- _STUDY TEXT_
Lincoln Unbound
Page 16
Lincoln gave the Founders a favorable gloss. The federal government was happy to see slavery expand into the Gulf states in the first part of the nineteenth century. Eric Foner points out that between the ratification of the Constitution and 1854, nine slave states entered the union and the slave population grew from 700,000 to more than 3 million. But Lincoln was right that we had regressed since the Founding. In percentage terms, there were fewer free blacks in the South in 1860 than half a century earlier, both because free blacks left and the South had made it even harder for blacks to earn their freedom. From 1830 on, the South tightened its legal grip, seeking to deny any light of hope from shining through cracks in the system. States made it illegal even for masters to teach slaves to read. In a wave of restriction in the late 1850s, Louisiana generously passed a law called “An Act to Permit Free Persons of African Descent to Select a Master and Become Slaves for Life.” Arkansas gave free blacks the choice of leaving or getting enslaved.

- _WORK TASK A_
Pick out and copy every line of the records that contains the word "chart", treating uppercase and lowercase as distinct.

- _MATERIAL FOR THIS EXERCISE_
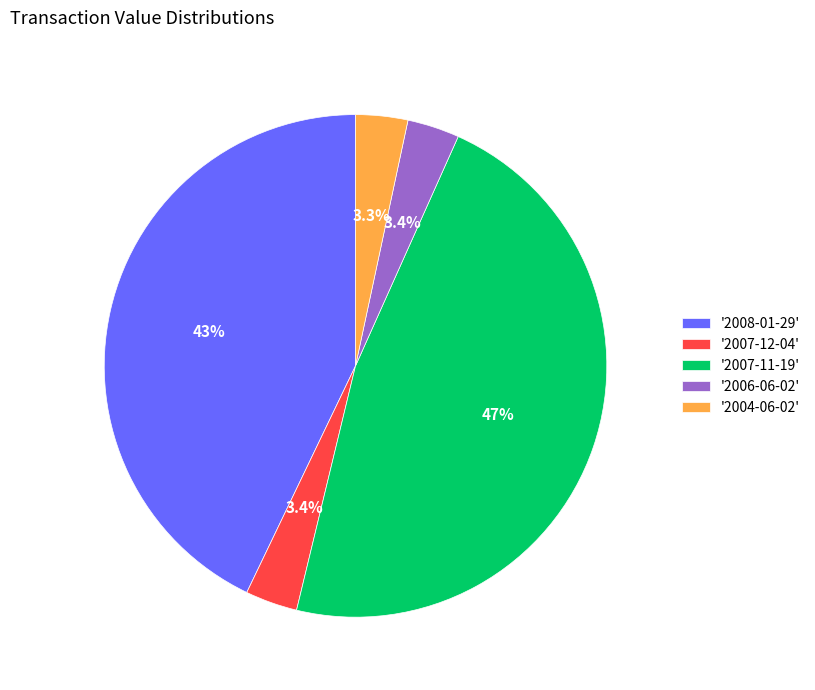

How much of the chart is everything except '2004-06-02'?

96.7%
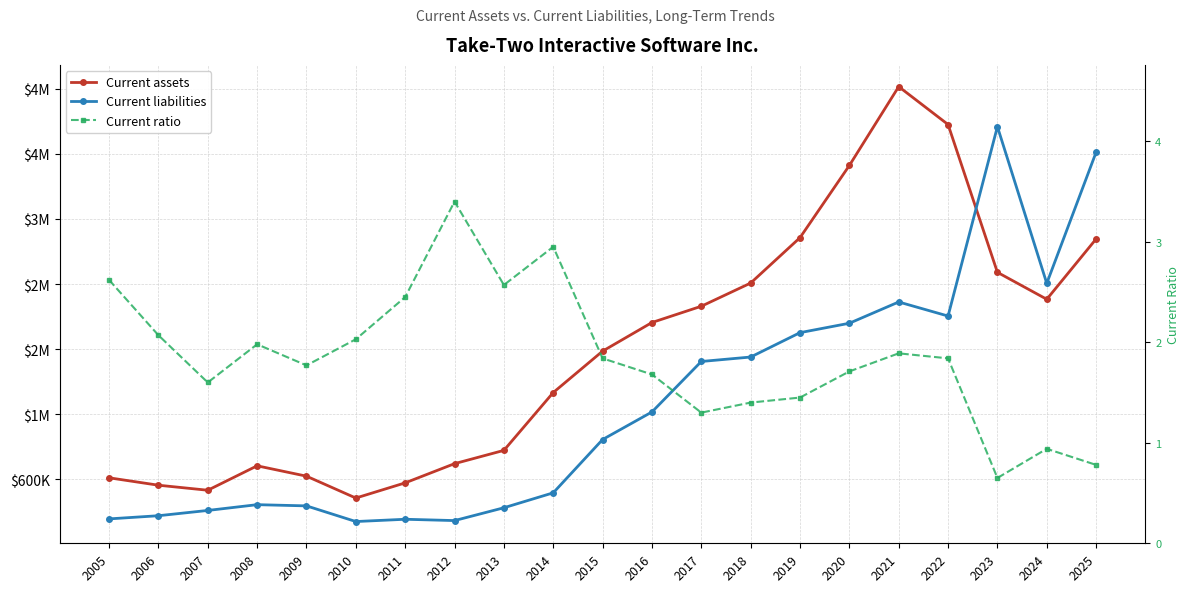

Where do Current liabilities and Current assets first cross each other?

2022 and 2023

==

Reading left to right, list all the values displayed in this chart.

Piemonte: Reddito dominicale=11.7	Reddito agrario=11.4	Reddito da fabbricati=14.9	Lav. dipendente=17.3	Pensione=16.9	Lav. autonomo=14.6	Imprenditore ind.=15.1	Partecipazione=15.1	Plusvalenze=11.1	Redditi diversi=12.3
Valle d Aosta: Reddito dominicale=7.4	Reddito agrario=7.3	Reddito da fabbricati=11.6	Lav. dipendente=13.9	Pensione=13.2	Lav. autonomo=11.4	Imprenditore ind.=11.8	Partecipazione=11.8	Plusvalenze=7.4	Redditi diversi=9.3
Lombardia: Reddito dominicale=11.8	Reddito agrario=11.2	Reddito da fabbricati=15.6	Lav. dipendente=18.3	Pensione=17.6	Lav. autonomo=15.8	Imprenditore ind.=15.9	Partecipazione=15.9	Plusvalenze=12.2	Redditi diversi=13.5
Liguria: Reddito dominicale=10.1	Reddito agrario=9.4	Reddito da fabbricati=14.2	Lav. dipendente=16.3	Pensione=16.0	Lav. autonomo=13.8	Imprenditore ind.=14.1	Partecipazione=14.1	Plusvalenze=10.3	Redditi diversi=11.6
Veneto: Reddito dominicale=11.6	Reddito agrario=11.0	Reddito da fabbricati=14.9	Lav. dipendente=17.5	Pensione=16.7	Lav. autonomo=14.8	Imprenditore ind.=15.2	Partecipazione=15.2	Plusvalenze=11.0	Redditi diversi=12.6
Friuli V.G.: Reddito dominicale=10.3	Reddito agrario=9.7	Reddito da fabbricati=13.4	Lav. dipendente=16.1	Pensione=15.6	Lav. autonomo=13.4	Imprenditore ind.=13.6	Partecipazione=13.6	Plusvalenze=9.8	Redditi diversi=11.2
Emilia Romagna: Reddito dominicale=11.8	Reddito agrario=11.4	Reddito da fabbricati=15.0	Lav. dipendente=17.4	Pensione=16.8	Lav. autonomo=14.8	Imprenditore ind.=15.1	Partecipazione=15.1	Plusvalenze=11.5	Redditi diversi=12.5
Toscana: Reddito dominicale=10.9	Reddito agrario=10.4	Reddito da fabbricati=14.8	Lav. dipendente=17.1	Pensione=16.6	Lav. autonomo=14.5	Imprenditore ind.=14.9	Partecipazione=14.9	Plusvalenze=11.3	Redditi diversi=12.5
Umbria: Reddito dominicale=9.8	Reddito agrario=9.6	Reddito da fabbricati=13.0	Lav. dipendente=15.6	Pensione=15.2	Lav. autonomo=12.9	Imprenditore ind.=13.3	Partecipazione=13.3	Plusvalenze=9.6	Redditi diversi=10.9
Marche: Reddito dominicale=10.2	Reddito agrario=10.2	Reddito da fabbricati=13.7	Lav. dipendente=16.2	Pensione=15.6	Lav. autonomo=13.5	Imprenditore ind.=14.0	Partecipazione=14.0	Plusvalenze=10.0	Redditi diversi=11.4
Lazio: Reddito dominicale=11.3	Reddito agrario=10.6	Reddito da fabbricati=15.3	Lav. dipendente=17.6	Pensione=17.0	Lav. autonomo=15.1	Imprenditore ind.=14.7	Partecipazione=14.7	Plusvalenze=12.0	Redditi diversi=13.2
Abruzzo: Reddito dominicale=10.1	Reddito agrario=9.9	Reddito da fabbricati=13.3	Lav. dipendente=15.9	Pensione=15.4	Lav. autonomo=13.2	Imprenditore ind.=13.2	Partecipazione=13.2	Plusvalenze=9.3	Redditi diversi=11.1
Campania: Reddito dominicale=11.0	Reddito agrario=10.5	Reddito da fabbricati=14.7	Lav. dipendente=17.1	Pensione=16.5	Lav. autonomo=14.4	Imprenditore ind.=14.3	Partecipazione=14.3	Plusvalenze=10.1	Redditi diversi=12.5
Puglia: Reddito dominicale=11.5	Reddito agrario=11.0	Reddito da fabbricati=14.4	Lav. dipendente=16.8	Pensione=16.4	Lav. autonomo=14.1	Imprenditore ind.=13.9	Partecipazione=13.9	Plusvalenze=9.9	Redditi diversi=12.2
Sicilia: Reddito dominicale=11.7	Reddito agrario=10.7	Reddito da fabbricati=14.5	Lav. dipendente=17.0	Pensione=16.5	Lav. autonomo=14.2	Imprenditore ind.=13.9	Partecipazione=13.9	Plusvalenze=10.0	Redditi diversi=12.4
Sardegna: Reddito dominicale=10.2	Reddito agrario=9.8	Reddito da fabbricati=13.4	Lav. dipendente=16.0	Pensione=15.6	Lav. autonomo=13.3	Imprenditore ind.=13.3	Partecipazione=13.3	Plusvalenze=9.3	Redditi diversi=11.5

- _WORK TASK B_
In the passage from Lincoln Unbound, what choice did Arkansas give free blacks?

- _ANSWER SECTION A_
How much of the chart is everything except '2004-06-02'?
Reading left to right, list all the values displayed in this chart.

- _ANSWER SECTION B_
Arkansas gave free blacks the choice of leaving or getting enslaved.